Nosso estudo mostrou, contudo, que a velha ordem está alterando-se rapidamente na agricultura brasileira. O fato notável é que são bem administrados muitos de seus grandes estabelecimentos [...] o Brasil tem uma dívida substancial para com estes grandes proprietários de terra que são ativos na ocupação, no desenvolvimento e no melhoramento de recursos agrícolas da nação e que são suficientemente abastados para arriscar inovações mal sucedidas. A reforma agrária prestará um “desserviço” se falhar em proteger esses grandes proprietários de terra que estão desempenhando este papel essencial (PAIVA; NICHOLLS, 1965, p. 25). De acordo com esses teóricos, já havia algumas propriedades, sobretudo, no Centro-Sul do país, investindo em tecnologia para a produção agrícola. O importante seria disseminar essa modernização, mas não para todos, pois, tal atitude prejudicaria os preços dos produtos, quanto mais alimentos e matéria-prima estivessem sendo produzidos, mais os preços abaixariam e isso prejudicaria o agricultor. A solução então estava em modernizar apenas alguns agricultores, principalmente os grandes proprietários, e posteriormente os demais, ou seja, os pequenos, e dessa forma a estrutura fundiária permaneceria intacta.

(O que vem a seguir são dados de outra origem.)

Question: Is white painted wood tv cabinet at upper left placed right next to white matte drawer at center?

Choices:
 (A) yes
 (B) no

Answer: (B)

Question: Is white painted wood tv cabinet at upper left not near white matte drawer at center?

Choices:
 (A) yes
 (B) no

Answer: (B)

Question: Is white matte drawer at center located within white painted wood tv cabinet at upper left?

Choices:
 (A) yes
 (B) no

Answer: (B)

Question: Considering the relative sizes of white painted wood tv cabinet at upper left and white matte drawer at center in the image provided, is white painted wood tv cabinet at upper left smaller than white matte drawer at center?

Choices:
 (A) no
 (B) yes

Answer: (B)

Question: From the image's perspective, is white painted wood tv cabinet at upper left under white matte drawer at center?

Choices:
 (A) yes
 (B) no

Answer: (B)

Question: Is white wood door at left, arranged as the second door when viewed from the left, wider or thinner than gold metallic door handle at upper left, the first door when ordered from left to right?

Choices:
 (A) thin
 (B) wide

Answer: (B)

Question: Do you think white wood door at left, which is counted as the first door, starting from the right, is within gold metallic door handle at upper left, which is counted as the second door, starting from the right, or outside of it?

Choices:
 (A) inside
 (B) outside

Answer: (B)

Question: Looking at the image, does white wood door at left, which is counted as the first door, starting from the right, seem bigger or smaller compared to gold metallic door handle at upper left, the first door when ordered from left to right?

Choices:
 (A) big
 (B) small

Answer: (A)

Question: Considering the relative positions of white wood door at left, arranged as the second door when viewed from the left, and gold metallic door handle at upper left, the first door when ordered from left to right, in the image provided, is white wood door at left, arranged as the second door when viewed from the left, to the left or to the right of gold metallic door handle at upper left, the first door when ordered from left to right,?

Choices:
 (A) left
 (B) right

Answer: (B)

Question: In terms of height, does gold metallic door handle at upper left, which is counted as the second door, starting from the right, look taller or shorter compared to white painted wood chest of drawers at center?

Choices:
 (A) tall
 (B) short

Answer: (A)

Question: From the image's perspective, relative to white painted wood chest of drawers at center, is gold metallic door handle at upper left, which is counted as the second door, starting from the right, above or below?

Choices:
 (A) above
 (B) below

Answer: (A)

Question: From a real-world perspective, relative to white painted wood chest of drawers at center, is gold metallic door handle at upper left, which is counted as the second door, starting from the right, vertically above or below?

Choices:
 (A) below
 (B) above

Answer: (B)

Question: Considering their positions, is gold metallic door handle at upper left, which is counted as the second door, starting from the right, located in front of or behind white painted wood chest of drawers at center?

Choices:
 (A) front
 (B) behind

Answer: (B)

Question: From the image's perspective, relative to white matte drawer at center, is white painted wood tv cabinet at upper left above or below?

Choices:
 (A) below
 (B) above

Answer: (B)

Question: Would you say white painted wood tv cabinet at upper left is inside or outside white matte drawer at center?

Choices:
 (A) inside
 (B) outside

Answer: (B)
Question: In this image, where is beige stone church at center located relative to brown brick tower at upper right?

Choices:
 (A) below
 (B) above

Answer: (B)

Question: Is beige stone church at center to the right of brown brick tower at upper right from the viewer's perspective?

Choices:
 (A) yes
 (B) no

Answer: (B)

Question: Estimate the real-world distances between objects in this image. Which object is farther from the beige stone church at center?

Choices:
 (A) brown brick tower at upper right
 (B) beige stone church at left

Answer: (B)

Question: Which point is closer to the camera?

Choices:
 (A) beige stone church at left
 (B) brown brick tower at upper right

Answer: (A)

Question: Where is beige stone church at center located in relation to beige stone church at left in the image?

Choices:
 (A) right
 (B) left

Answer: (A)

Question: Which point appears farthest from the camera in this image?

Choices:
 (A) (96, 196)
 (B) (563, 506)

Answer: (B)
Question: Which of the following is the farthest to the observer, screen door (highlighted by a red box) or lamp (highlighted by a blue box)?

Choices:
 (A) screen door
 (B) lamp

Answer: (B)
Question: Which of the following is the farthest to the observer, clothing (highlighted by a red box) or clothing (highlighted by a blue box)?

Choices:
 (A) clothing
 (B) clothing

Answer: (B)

Cria-se, portanto, uma situação de dualismo tecnológico na agricultura brasileira, em que apenas uma parte dos agricultores pode modernizar-se, ao passo que grande parte é obrigada a permanecer com práticas tradicionais, à espera de nova pulsão do mercado. A agricultura responde desta maneira, às necessidades do processo de desenvolvimento, mas sua participação é secundária, já que permanece na dependência dos estímulos e do crescimento do setor não- agrário (GONCALVES NETO, 1995, p. 74).

Para Paiva (1965), a solução estava na modernização da agricultura e contudo, esta dependeria de fatores internos e externos chamados por ele de “mecanismos de autocontrole”, aqui entendidos pelo Estado nacional e mercado internacional.

Com o momento de crise vivenciado pelo Estado populista brasileiro, este não se posicionava favorável a nenhuma corrente, até que João Goulart (1961-1963) anunciou as Reformas de Base5, nas quais estava incluída também a reforma agrária.

Com isso, o setor conservador da sociedade brasileira (latifundiários e industriais) apoiou o golpe de Estado, que teve como consequência a implantação de uma ditadura militar no país em 1964, favorável a modernização da agricultura e contra qualquer tipo de reforma na estrutura fundiária.

Dessa forma, a partir da segunda metade da década de 1960 e início da década de 1970, a agricultura brasileira vai passar por inúmeras transformações, mas nenhuma delas objetivava modificações na estrutura fundiária e nem nas relações de trabalho existentes, tais transformações visavam integrar e subordinar a agricultura à indústria no Brasil.